The Commission will accept written comments for 30 days following publication in the Federal Register. While the request does not introduce any immediate rule changes, it signals growing regulatory attention toward the modernization of energy trading markets.
Oil Price Technical Analysis
Crude oil futures continued to trade near recent lows, with NYMEX Light Crude Oil Futures (CL1!) hovering around $73.82 per barrel during the latest session.
TradingView’s composite technical summary currently rates the market as Neutral, though the underlying data reveals a bearish bias. Of the indicators tracked, 14 signal Sell, eight remain Neutral, and four indicate Buy. Moving averages are particularly weak, with 12 Sell signals compared to just two Buy signals.

Oil prices have fallen sharply into a key support zone near $73, where a short-term rebound could emerge and retest $76 resistance before bearish pressure potentially resumes. Source: Trade_Action on TradingView
Several momentum indicators suggest that selling pressure remains dominant, although oversold conditions are beginning to emerge.
The Relative Strength Index (RSI 14) stands at 27.54, approaching traditional oversold territory below 30. Stochastic %K is even lower at 7.38, highlighting the extent of the recent decline.
At the same time, some indicators point to the possibility of a short-term rebound. The Commodity Channel Index (CCI 20) registers -140.05, while Williams %R sits at -94.62, both readings commonly associated with oversold conditions.
However, broader trend indicators remain negative. Momentum (10) is recorded at -17.50, while the MACD Level (12,26) stands at -5.62, indicating that bearish momentum remains firmly intact.
Key Price Levels to Watch
From a chart perspective, traders are closely monitoring support between $72.80 and $73.20, which has emerged as a critical demand zone.

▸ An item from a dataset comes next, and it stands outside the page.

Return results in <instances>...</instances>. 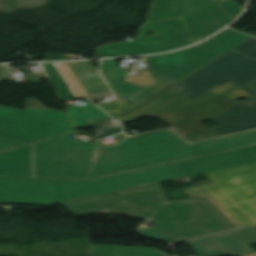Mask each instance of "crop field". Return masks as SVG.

A temporary recovery from current levels could push prices toward intermediate resistance between $76.00 and $76.20. If buyers fail to reclaim that area, analysts believe downside pressure could resume, opening the door for a move toward the $70.50-$71.00 range.

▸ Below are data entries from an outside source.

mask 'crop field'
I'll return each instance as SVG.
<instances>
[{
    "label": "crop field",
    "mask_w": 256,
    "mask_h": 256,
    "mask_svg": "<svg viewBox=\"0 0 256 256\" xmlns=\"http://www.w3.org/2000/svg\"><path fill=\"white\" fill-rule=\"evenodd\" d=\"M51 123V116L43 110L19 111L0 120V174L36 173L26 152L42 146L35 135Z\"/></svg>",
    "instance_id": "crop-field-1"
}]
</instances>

The broader technical structure remains bearish as crude continues to trade below the Supertrend indicator while maintaining a pattern of lower highs and lower lows.
A sustained move above $76.20 would weaken the bearish outlook and potentially shift attention toward the major resistance zone between $77.80 and $78.30. Until then, market sentiment remains cautious as traders assess both geopolitical developments and evolving supply expectations.
For now, diplomatic progress between the United States and Iran, combined with soft technical conditions, continues to keep downward pressure on oil prices, even as regulators evaluate the future structure of energy trading markets.